Meski begitu, Habiburokhman tidak merinci lebih lanjut mengenai penugasan Inosentius itu. Inosentius dipilih Komisi III dan disahkan Paripurna sebagai Hakim MK usulan DPR pada Agustus 2025.
Kini, posisinya digantikan Adies Kadir. Politikus Golkar itu sempat dinonaktifkan dari posisinya sebagai Wakil Ketua DPR usai polemik ucapannya mengenai tunjangan anggota dewan
Belakangan, pada sidang di Mahkamah Kehormatan Dewan (MKD), Adies tidak dinyatakan bersalah. Dia pun kembali aktif kembali sebagai Pimpinan DPR.
“Iya kalau dinonaktifkan karena apa? Ya salah bicara kan? Ya salah bicara masa dianggap pelanggaran? Kan enggak. Sudah ada putusan MKD juga kok,” ujar Habiburokhman.

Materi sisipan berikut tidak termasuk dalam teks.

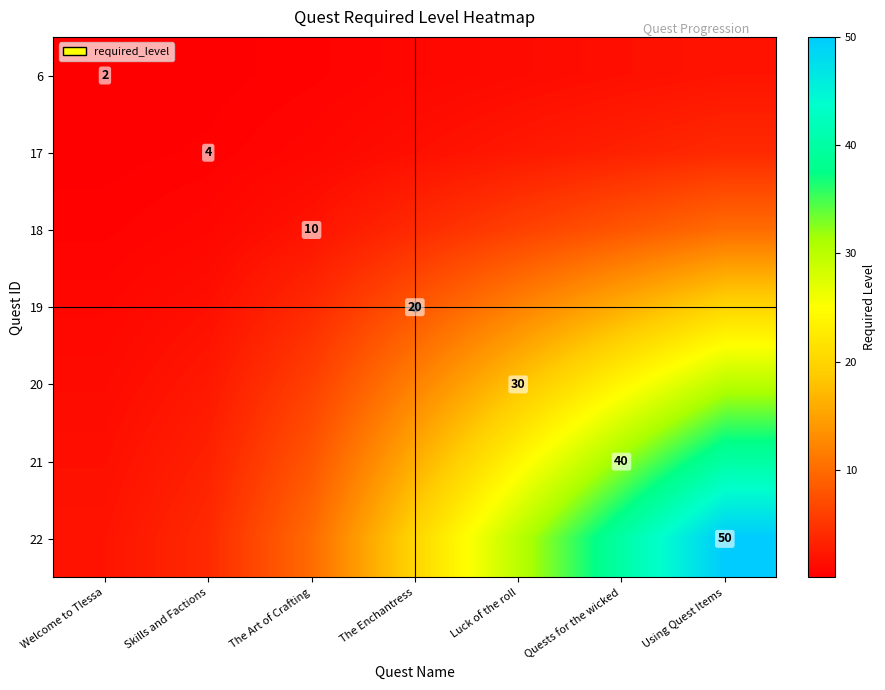

At how many categories does at least one series exceed 20?

3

Politisi Gerindra itu menegaskan, keputusan Adies Kadir dipilih sebagai calon Hakim MK wakil DPR yang akan menggantikan Hakim Konstitusi Arief Hidayat itu telah diambil dari keputusan bersama di Komisi III.
“Pertimbangan kawan-kawan semua, Komisi III,” tutup dia.
Habiburokhman juga mengatakan, Adies saat ini sudah mundur sebagai anggota DPR.
“Sudah (mundur), tentunya sudah. Dari DPR ya,” pungkasnya.